Наконец, возрастная проекция и «проекция безумия» – это метод для постижения цивилизаций. Например, известно, что поздний Рим в развитии искусства претерпел одну значимую метаморфозу: искусство позднего Рима начинает варваризироваться. Изощренность эллинистического реализма («Лаокоон», Пергамский алтарь – бесконечно прекрасные фигуры с точки зрения мастерства исполнения); и вдруг в изображении императоров – ключевых для Рима фигур – мы видим, что римлянин как будто разучился работать резцом, он делает только грубые наметки. И этот эстетический принцип потом подхватывает христианство. Раннехристианское искусство тоже существует так, как будто художники «разучились изображать». Например, в Эрмитаже есть реликварий в форме статуи монаха. В животе монаха отверстие, куда кладется реликвия. Эта статуя сделана очень грубо, как будто это творил ребёнок. Видимо, речь идёт о некоем стилистическом сдвиге, так или иначе указывающем на призыв Христа: «Будьте как дети». Именно согласно этому принципу живут ранние цивилизации, хотя за спиной у них и маячат вполне «взрослые» достижения. И примитивизация цивилизаций в эпоху надлома (это характеризует и нашу цивилизацию) предстает в форме тотальной инфантилизации.
Обратите внимание на развитие современной моды.
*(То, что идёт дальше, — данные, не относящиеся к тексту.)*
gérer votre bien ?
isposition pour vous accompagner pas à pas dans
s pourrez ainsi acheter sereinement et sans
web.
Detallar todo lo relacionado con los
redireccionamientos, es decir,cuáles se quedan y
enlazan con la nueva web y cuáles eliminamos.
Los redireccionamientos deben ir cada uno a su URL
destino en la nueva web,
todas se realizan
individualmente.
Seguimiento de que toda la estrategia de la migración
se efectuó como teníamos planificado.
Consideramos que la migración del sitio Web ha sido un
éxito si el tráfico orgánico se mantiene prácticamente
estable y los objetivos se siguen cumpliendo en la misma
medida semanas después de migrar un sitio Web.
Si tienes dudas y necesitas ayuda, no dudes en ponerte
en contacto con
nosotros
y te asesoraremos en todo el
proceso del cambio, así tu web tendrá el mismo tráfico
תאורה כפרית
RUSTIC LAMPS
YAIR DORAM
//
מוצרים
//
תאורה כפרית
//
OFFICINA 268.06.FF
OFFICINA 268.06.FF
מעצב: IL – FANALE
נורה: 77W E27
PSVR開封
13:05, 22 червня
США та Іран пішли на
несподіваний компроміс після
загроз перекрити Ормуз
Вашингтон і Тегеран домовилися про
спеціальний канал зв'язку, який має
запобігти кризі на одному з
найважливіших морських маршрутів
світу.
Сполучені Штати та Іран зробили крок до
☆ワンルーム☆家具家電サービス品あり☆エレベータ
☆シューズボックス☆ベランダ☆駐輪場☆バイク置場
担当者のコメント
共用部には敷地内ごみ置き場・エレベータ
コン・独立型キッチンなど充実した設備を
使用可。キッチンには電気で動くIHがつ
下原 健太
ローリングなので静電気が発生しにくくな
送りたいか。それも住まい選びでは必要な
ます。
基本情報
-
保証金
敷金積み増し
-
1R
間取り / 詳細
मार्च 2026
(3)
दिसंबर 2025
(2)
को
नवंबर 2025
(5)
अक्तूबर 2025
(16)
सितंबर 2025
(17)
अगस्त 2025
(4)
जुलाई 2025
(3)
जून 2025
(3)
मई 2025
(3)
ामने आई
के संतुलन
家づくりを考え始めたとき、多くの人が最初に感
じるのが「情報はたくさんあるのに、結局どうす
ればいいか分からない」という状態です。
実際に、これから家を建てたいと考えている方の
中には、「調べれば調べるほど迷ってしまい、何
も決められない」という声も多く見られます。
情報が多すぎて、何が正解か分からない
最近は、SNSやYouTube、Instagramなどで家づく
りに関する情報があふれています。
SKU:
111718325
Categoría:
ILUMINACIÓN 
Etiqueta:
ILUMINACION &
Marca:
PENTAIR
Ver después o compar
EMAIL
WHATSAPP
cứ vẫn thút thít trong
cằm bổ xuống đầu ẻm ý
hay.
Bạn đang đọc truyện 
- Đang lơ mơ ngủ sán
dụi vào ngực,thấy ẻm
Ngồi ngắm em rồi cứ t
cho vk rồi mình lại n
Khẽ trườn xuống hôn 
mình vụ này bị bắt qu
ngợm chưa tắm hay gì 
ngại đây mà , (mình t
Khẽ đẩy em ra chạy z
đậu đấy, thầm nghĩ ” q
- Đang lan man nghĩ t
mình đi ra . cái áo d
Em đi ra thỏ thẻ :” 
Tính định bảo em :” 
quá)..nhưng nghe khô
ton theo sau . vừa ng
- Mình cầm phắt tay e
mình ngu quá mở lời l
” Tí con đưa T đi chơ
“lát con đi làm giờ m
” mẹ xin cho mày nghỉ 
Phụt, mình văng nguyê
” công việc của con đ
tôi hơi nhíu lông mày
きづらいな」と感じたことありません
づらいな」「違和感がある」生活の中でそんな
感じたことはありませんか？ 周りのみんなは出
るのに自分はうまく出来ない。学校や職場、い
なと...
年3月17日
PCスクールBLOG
Ведь она сознательно равняется на детские и юношеские спортивные формы! Эта мода включает в себя инфантильно-комическое начало, которое господствует в одежде. Мы понимаем, что мода тоже занимает своё место в социальной и политической философии (вспомним про красные каблуки, которые в XVIII в. во Франции мог носить только король). Но серьёзность этой игры осталась только там, где речь идёт о государственных наградах, причём о наградах именно государственных, а не о тех случаях, когда несколько человек вполне могут организовать академию и учредить, скажем, орден Вечерней Звезды. Это также вариант детской игры. Цивилизация умирает, играя. Причём об этой игре можно говорить и с клинической жесткостью, как в случае с пелёнкой, которую жевал мальчик. Подводя итог, отмечу, что, занимаясь философией детства, мы вырабатываем инструменты постижения не только социума, но и философских проблем в целом.
А. С.: Безумие и возраст – какое странное сочетание! Странное и плодотворное, оно заслуживает, чтобы его добавить ко всем возрастным стратификациям – от младенчества до старости. Хотя М. Фуко нам объясняет, где были раньше эти люди, в связи с практиками клиники и дисциплинарными практиками, а ранее – в связи с экзорцизмом100. Но однажды этот перелом свершился, теперь достигнута критическая масса обозримости, и мы можем, помимо всего прочего, рассматривать их как категорию возрастную. Отсюда вытекают значительные последствия. Я вспоминаю своё кратковременное пребывание в Анталии, где в силу расслабляющей расчеловечивающей атмосферы было сложно даже раскрыть книгу. Там я наблюдал немецкую пару, у которых была девочка с синдромом Дауна лет шестнадцати или чуть больше. А развитие у неё не превышало развитие трехлетнего ребёнка. Она участвовала во всех развлечениях. И это была такая проблема для аниматоров! Она танцевала непрерывно – она это умела, и ей это нравилось. Как только начиналась музыка, она тут же подходила к кому-нибудь из аниматоров, вытаскивала его и начинала с ним танцевать. И могла это делать часами. И аниматоры не успевали ею заниматься, но, разумеется, никто не мог ей помешать. Потому что в таком случае мы понимаем, что теперь мир устроен так. Неважно, что все купили путёвки – танцевать будет девочка-даун. Безусловно, в таком положении дел есть некая странная высшая справедливость. Но в нём можно усмотреть и признак того, что наступил возраст безумия. Мы понимаем, что некая определенность в этом отношении ещё совершенно не изучена. По сути это даже не отставание, потому что наверстать ничего нельзя. Можно только жить дальше, стремясь к максимальной насыщенности этого бытия, которое может быть, а может и не быть насыщено. Есть замечательный фильм 30-х годов. XX в. «Уродцы» режиссера Тода Браунинга о цирковом коллективе. В этом коллективе есть девочки – сиамские близнецы, одна из которых влюбляется в дрессировщика, а вторая её за это презирает, есть лилипуты, человек-гусеница, но есть и нормальная артистка, в которую влюбляется лилипут. Она его обманывает, а эти цирковые уродцы ей потом за это мстят. Важна идеология фильма – она говорит о том, что правы именно они, несмотря на свою ущербность.
К.П.: С такой же структурой мы встречаемся в потрясающей новелле Томаса Манна «Маленький господин Фридеман».